*TUGAS WAJIB:*
a) Tuliskan kembali bagian berita tentang TPS perempuan di Denpasar di antara "Ketua KPU Kota" dan "Harus (Denpasar Barat).", termasuk kedua batas itu, tanpa mengubah satu kata pun.
b) Teruskan berita tentang TPS perempuan di Denpasar mulai setelah kalimat terakhir yang ditampilkan.

*KUTIPAN TEKS:*

>>>

Denpasar, 09/2 (ANTARA) – Komisi Pemilihan Umum Kota Denpasar, Bali, mencatat tujuh tempat pemungutan suara (TPS), mulai dari kelompok penyelenggara pemungutan suara (KPPS), pengawas TPS, petugas ketertiban, hingga saksi, seluruhnya perempuan.
Ketua KPU Kota Denpasar Dewa Ayu Sekar Anggraeni di Denpasar, dikutip dari Kantor Berita Antara, mengemukakan bahwa kehadiran perempuan sebagai petugas penyelenggara itu untuk menindaklanjuti arahan dari KPU Provinsi Bali yang mensyaratkan minimal ada satu TPS perempuan di tiap kabupaten/kota.
“Khususnya di Denpasar, TPS perempuan sebenarnya sejak Pemilu 2014, yang awalnya dengan melibatkan kader posyandu dan PKK sebagai anggota KPPS,” ujar Sekar.
Untuk sebaran tujuh lokasi TPS perempuan di Kota Denpasar berdasarkan kecamatan, yakni TPS 1 Dangin Puri Kauh dan TPS 26 Peguyangan (Denpasar Utara), TPS 19 di Banjar Ratna Bhuwana Sumerta Kauh (Denpasar Timur).
Berikutnya di TPS 33 Banjar Kaja, Panjer (Denpasar Selatan), TPS 5 dan 7 Banjar Batukandik, Padangsambian Kaja, dan TPS 20 Banjar Bhuana Kubu, Tegal Harus (Denpasar Barat).
Pada Pemilu 2024, menurut dia, ada sedikit perbedaan karena tidak hanya petugas KPPS yang perempuan, tetapi pengawas TPS, petugas ketertiban, hingga para saksi seluruhnya kaum hawa.

<<<

*CUPLIKAN KUMPULAN DATA:*
>>>

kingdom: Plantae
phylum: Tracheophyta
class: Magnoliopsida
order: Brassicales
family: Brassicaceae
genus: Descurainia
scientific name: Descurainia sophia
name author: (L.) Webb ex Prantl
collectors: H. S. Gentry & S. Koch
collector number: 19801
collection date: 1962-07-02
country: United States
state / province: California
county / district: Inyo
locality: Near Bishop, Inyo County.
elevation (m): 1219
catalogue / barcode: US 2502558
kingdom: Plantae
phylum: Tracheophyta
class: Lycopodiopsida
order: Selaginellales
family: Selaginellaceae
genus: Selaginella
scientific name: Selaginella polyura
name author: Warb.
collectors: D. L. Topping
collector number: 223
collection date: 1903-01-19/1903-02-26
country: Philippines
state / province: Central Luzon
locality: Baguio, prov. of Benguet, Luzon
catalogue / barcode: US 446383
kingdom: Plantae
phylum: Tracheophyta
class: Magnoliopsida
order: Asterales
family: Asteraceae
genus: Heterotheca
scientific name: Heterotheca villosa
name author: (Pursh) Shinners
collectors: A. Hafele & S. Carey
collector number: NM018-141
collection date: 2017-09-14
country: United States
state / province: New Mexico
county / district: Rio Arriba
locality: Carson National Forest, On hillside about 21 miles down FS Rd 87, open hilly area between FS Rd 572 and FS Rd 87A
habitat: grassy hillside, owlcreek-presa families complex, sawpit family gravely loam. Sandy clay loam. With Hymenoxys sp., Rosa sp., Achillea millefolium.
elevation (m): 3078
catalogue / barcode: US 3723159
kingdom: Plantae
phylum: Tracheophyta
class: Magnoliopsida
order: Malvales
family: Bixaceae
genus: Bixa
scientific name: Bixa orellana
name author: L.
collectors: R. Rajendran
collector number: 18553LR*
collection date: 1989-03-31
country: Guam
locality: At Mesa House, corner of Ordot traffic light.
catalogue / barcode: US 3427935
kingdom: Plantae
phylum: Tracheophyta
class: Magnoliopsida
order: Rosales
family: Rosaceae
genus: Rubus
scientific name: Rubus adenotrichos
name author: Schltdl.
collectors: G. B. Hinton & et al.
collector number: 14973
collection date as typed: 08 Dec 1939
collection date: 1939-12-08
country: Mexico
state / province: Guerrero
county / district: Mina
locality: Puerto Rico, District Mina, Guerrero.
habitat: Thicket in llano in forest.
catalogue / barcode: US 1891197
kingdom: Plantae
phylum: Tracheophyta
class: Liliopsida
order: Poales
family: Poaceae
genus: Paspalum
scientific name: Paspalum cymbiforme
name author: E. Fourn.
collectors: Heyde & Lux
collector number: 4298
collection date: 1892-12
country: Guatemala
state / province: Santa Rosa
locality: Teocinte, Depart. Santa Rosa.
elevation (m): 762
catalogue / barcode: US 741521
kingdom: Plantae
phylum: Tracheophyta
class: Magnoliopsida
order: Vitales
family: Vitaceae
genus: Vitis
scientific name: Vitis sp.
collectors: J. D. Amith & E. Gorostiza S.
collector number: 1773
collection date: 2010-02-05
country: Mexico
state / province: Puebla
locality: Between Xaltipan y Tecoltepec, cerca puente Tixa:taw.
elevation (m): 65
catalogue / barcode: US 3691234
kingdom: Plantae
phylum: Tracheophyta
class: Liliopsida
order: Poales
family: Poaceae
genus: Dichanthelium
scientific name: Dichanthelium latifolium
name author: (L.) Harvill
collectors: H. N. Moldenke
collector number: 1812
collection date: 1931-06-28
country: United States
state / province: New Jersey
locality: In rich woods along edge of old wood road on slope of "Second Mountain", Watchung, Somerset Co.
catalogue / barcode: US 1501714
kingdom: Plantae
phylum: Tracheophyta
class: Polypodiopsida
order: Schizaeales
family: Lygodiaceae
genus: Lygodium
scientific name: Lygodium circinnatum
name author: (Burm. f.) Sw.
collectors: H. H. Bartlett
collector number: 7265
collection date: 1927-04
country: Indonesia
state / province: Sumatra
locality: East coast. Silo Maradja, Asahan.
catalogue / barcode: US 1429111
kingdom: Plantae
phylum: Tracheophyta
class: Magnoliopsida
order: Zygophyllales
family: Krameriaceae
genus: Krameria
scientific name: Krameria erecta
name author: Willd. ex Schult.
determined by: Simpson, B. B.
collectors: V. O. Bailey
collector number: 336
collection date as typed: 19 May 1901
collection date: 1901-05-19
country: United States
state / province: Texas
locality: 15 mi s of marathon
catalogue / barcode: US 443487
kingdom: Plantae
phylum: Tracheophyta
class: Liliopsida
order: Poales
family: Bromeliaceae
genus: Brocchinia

<<<

*JAWABAN LATIHAN:*
a)
Ketua KPU Kota Denpasar Dewa Ayu Sekar Anggraeni di Denpasar, dikutip dari Kantor Berita Antara, mengemukakan bahwa kehadiran perempuan sebagai petugas penyelenggara itu untuk menindaklanjuti arahan dari KPU Provinsi Bali yang mensyaratkan minimal ada satu TPS perempuan di tiap kabupaten/kota.
“Khususnya di Denpasar, TPS perempuan sebenarnya sejak Pemilu 2014, yang awalnya dengan melibatkan kader posyandu dan PKK sebagai anggota KPPS,” ujar Sekar.
Untuk sebaran tujuh lokasi TPS perempuan di Kota Denpasar berdasarkan kecamatan, yakni TPS 1 Dangin Puri Kauh dan TPS 26 Peguyangan (Denpasar Utara), TPS 19 di Banjar Ratna Bhuwana Sumerta Kauh (Denpasar Timur).
Berikutnya di TPS 33 Banjar Kaja, Panjer (Denpasar Selatan), TPS 5 dan 7 Banjar Batukandik, Padangsambian Kaja, dan TPS 20 Banjar Bhuana Kubu, Tegal Harus (Denpasar Barat).

b)
Meskipun KPU Provinsi Bali meminta agar ada satu percontohan TPS perempuan untuk setiap kabupaten/kota, pihaknya mengimbau agar minimal ada satu TPS perempuan hingga di tiap kecamatan di Denpasar.
“Ternyata respons dari PPS (panitia pemungutan suara) maupun panitia pemilihan kecamatan (PPK) cukup antusias sehingga sekarang malah ada tujuh TPS semua petugasnya perempuan,” kata Sekar.
Ia mengatakan menjadi KPPS ini merupakan cikal bakal partisipasi perempuan sebagai penyelenggara pemilu. “Kami harapkan nantinya mereka juga bisa menjadi penyelenggara pemilu di jenjang yang lebih tinggi seperti menjadi PPS, PPK, bahkan anggota KPU,” kata Sekar.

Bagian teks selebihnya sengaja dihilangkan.